Warren signs “okay” and walks to the bathroom.

I fall back against the couch and sigh. I hate how this whole trip has gone. It’s left me with an unsettled feeling, which, funny enough, is exactly what Sydney was hoping for. I smile, knowing she got her way and she doesn’t even know it. I haven’t spoken to her since all the fighting between me, Maggie, and Warren last night. I open my texts to her and notice she hasn’t texted since we talked last night. I wonder how her night with Bridgette went.



Ridge: Heading back soon. How was your sleepover?



She begins texting back immediately. I watch the text bubbles appear and disappear several times until her text comes through.



Sydney: Apparently not as eventful as yours.



Her text confuses me. I look at Warren, who is walking out of the bathroom. “Did you tell Sydney about the argument last night?”

“Nope,” Warren says. “I haven’t talked to either one of them today. My guess is that they’re hungover and still in bed.”

My chest tightens because her text is unlike her.



Ridge: What do you mean?

Sydney: Check Instagram.



I immediately close out my texts to her and open Instagram. I scroll down until I see it.

Son of a bitch.

Maggie posted a picture of us. She’s making a silly face up at the camera and I’m next to her. In her bed. Asleep. The caption reads, “Haven’t missed his snoring.”

I fist my phone in both hands and pull it to my forehead, squeezing my eyes shut. This. This is why I should have stayed home.

I stand up. “Where’s Maggie?”

Warren nods toward the hallway and signs, “The laundry room.”

I walk to her laundry room and find her casually hanging up a shirt like she didn’t just try to sabotage my relationship with Sydney with her petty Instagram post. I hold up my phone. “What’s this?”

“A picture of you,” she says, matter-of-fact.

“I see that. But why?”

She finishes hanging up the shirt and then leans against her washing machine. “I also posted a picture of Warren. Why are you so mad?”

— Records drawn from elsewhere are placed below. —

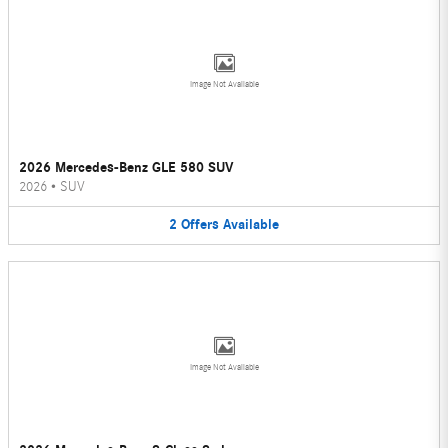
Image Not Available
2026 Mercedes-Benz GLE 580 SUV
2026
•
SUV
2
Offers
Available
Image Not Available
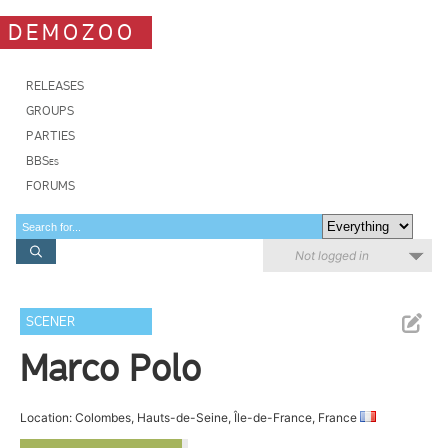
DEMOZOO
RELEASES
GROUPS
PARTIES
BBSes
FORUMS
Not logged in
SCENER
Marco Polo
Location: Colombes, Hauts-de-Seine, Île-de-France, France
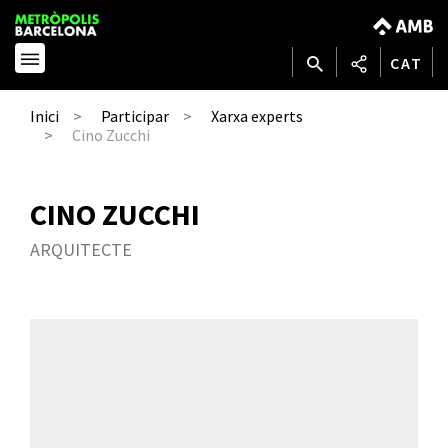
CAT
Inici
Participar
Xarxa experts
Cino Zucchi
CINO ZUCCHI
ARQUITECTE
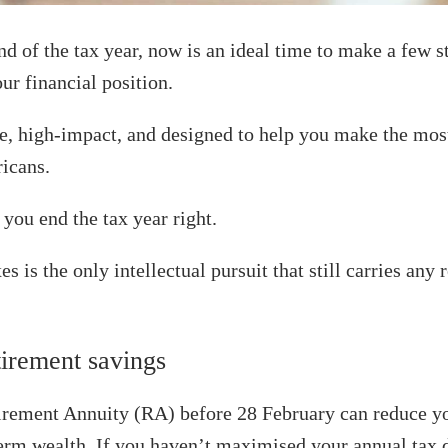
d of the tax year, now is an ideal time to make a few s
ur financial position.
e, high-impact, and designed to help you make the most
ricans.
you end the tax year right.
s is the only intellectual pursuit that still carries any
tirement savings
tirement Annuity (RA) before 28 February can reduce y
erm wealth. If you haven’t maximised your annual tax 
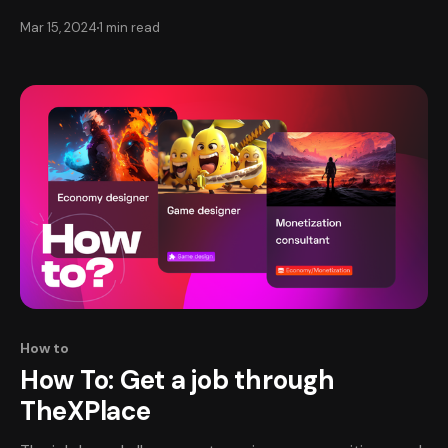
for your work seamlessly. TheXPlace partners with
Mar 15, 2024
1 min read
Stripe for secure payments on transactions. Setting Up
Your Deposit Method📥 To receive payments for your
work on TheXPlace, you’ll first need to set
How to
How To: Get a job through
TheXPlace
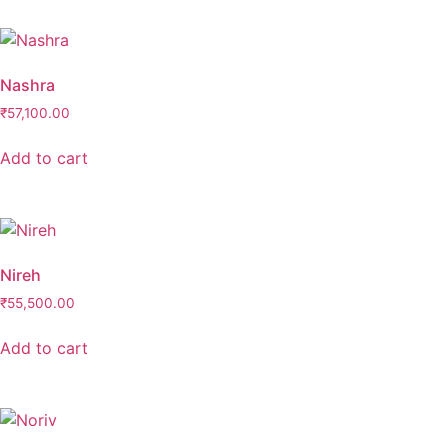
Nashra
₹
57,100.00
Add to cart
Nireh
₹
55,500.00
Add to cart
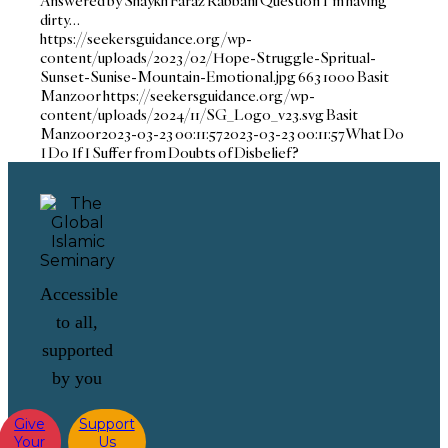
Answered by Shaykh Faraz Rabbani Question I'm having
dirty…
https://seekersguidance.org/wp-
content/uploads/2023/02/Hope-Struggle-Spritual-
Sunset-Sunise-Mountain-Emotional.jpg
663
1000
Basit
Manzoor
https://seekersguidance.org/wp-
content/uploads/2024/11/SG_Logo_v23.svg
Basit
Manzoor
2023-03-23 00:11:57
2023-03-23 00:11:57
What Do
I Do If I Suffer from Doubts of Disbelief?
Accessible
to all,
supported
by you
Give
Support
Your
Us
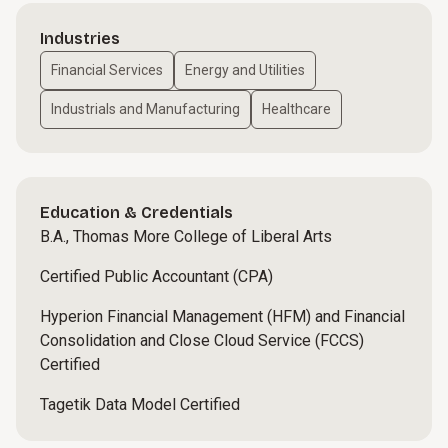
Industries
Financial Services
Energy and Utilities
Industrials and Manufacturing
Healthcare
Education & Credentials
B.A., Thomas More College of Liberal Arts
Certified Public Accountant (CPA)
Hyperion Financial Management (HFM) and Financial
Consolidation and Close Cloud Service (FCCS)
Certified
Tagetik Data Model Certified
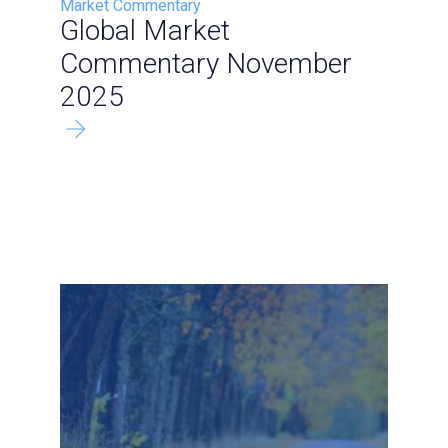
Market Commentary
Global Market
Commentary November
2025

I roll my head and throw my hands up in frustration. I’m confused why she did it in the first place, and now I’m confused as to why she’s acting like it isn’t a big deal.

She pushes off her washing machine. “I didn’t realize we had rules to this friendship. I’ve posted pictures of all of us for six years. Are we catering our lives to Sydney now?” She tries to walk toward the door, but I step in front of it.